## [Your task]
Wherever the word "knee" appears in the entries, copy the whole line.
═══ Exercise data ═══
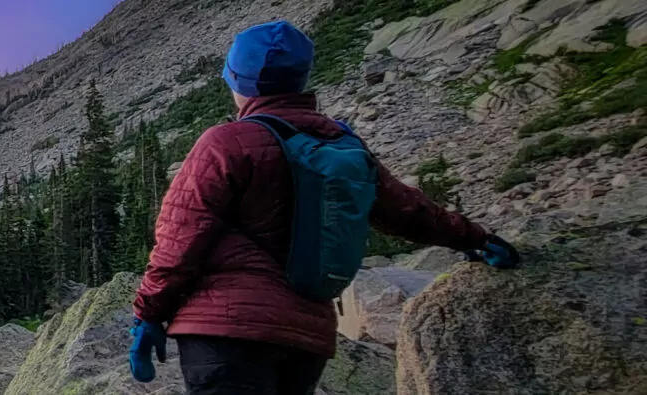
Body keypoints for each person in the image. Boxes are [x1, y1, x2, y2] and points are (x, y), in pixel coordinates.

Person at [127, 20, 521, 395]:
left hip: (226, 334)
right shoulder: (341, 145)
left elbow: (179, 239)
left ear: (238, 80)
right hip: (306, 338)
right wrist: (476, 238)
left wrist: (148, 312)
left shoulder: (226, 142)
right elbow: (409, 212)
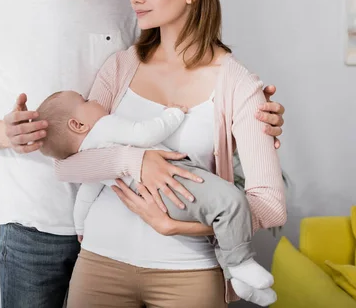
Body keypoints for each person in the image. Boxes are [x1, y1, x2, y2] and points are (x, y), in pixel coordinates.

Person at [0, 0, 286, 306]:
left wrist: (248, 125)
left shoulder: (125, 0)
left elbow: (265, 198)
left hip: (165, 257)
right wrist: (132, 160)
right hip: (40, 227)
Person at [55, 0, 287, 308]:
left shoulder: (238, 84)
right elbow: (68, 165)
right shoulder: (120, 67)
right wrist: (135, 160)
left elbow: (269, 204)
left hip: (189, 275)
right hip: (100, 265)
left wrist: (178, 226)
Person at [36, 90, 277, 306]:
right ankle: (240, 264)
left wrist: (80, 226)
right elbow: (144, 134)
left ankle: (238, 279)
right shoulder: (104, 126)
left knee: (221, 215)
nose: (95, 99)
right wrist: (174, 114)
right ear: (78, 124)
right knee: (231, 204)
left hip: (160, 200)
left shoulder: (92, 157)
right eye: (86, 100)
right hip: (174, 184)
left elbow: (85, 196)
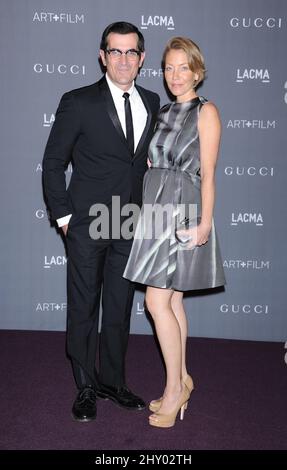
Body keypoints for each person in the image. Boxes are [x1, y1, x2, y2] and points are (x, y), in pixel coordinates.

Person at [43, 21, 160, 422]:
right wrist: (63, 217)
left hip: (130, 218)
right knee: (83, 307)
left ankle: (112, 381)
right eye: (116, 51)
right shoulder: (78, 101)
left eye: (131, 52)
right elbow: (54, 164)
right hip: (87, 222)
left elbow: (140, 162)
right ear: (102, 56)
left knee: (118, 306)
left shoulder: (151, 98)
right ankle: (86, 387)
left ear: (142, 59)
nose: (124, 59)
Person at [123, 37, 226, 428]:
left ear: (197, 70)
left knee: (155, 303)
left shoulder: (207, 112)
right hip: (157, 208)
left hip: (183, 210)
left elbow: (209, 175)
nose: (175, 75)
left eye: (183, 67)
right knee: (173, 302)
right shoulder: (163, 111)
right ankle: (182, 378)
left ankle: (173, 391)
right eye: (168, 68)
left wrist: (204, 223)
═══
## [Exercise answer]
left knee: (221, 215)
right knee: (231, 204)
right knee: (83, 307)
left knee: (118, 306)
left knee: (155, 303)
right knee: (173, 302)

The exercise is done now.